10 May 2017
08:56 UTC
Jamie Nguyen
Closing this post now, with further information and updates to follow soon on our forum at https://forum.bytemark.co.uk !
9 May 2017
12:05 UTC
Jamie Nguyen
As per the previous update, machines came back up yesterday. Again, sincerest apologies for the outage.
We had a strange bug with one of our internal firewalls. We're still unsure of the exact reason, but are going to schedule some upgrades that we hope will resolve the bug.
This problem interrupted traffic between the York and Manchester, which triggered instability in our York Cloud Server infrastructure. This resulted in the outages seen last night. The firewall issue is new, but the symptoms were similar in our infrastructure. This outage was similar to issue 166 ( https://status.bytemark.org/issues/166 ), though the problem that triggered it was different.
Your frustrations are fully justified, and we have been working hard on ironing out the problems that have led to these outages. While some mitigations have already been put in place, thorough and careful engineering will continue with reliability as a top priority.
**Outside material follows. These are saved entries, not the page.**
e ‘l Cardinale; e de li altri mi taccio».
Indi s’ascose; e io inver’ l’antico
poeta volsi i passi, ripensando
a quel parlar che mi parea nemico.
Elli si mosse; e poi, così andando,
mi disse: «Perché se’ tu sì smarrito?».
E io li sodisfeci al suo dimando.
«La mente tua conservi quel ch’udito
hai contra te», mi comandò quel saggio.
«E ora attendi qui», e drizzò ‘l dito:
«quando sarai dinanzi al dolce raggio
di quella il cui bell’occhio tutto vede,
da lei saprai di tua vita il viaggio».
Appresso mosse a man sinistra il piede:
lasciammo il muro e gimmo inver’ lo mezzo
There will be further information, update and plan to be posted to our forum at https://forum.bytemark.co.uk/
You can read a previous report here of the issue from last month that was similar: https://forum.bytemark.co.uk/t/incident-report-11th-april-2017/2614
9 May 2017
11:40 UTC
Jamie Nguyen
As per the previous update, machines came back up yesterday. Again, sincerest apologies for the outage.
We had a strange bug with one of our internal firewalls. We're still unsure of the exact reason, but are going to schedule some upgrades that we hope will resolve the bug.
This problem interrupted traffic between the York and Manchester, which triggered instability in our York Cloud Server infrastructure. This resulted in the outages seen last night. The firewall issue is new, but the symptoms were similar in our infrastructure. This outage was similar to issue 166 ( https://status.bytemark.org/issues/166 ), though the problem that triggered it was different.
Your frustrations are fully justified, and we have been working hard on ironing out the problems that have led to these outages. While some mitigations have already been put in place, thorough and careful engineering will continue with reliability as a top priority. There will be further information, update and plan to be posted to our forum at https://forum.bytemark.co.uk/
8 May 2017
19:04 UTC
Patrick Cherry
All machines are now back up.
If your machine is still experiencing issues, please raise an urgent ticket and our team will investigate.
8 May 2017
17:30 UTC
Matthew Bloch
This may be an overly pessimistic estimate, so I've adjusted it.
All customer VMs will start automatically, but you will be able to get yours online faster if you log on and Shutdown & Start your machine manually.
8 May 2017
17:12 UTC
Matthew Bloch
The control panel should is now restored, and we are waiting on VMs to come back up again.
This is a similar issue and cause to 166 and we'd expect the resolution time to be the same (around 2-3 hours).
8 May 2017
16:37 UTC
James Hannah
We're investigating a problem with BigV machines in York now which is manifesting as unreachability/timeouts. We'll update this status post when we know more.